Your goal:
Where does the word "Giacomini" appear in the entries below? Copy each line that holds it.

BEGIN

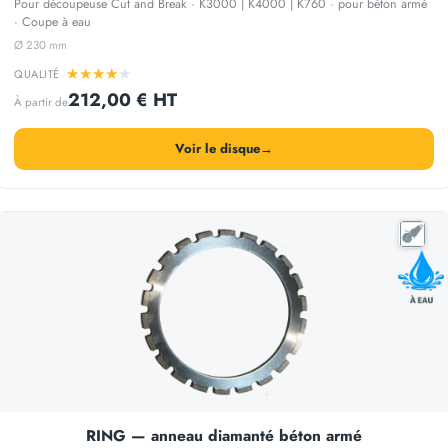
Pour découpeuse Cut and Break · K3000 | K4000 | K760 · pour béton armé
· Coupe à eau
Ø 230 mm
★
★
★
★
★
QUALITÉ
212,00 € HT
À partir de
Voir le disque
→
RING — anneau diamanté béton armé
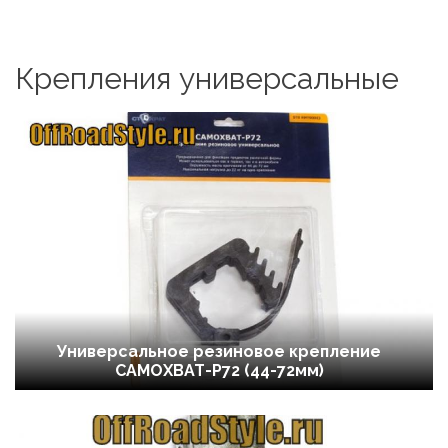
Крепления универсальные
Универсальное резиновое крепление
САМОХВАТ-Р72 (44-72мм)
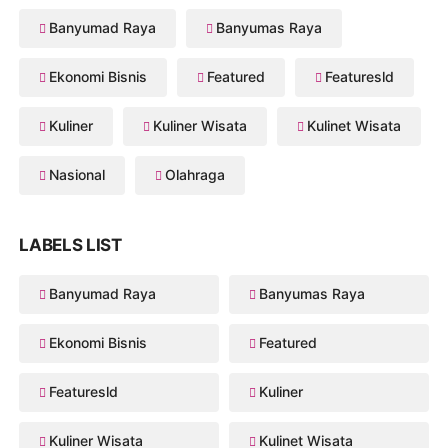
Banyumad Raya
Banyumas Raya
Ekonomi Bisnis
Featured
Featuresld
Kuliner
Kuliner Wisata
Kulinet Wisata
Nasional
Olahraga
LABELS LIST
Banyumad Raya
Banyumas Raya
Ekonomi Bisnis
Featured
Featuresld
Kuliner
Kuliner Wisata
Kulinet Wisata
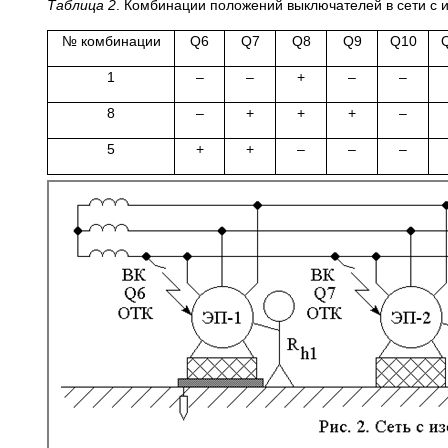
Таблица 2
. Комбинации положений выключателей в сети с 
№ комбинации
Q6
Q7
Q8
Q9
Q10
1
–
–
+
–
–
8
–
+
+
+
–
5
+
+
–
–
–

END
BEGIN

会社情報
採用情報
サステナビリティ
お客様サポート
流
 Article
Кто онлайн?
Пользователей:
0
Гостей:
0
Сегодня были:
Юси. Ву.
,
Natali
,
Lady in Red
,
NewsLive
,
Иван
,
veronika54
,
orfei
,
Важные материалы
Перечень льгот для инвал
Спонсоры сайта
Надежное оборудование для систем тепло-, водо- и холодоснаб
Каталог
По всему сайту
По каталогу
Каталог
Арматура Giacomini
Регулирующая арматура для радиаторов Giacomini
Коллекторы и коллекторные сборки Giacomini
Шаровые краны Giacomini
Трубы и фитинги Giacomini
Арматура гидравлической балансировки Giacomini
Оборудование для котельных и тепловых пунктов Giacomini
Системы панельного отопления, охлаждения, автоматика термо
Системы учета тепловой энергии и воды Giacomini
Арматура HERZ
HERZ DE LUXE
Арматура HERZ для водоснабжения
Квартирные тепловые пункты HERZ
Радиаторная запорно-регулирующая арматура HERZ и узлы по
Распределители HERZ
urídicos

END

Exercise output:
Арматура Giacomini
Регулирующая арматура для радиаторов Giacomini
Коллекторы и коллекторные сборки Giacomini
Шаровые краны Giacomini
Трубы и фитинги Giacomini
Арматура гидравлической балансировки Giacomini
Оборудование для котельных и тепловых пунктов Giacomini
Системы учета тепловой энергии и воды Giacomini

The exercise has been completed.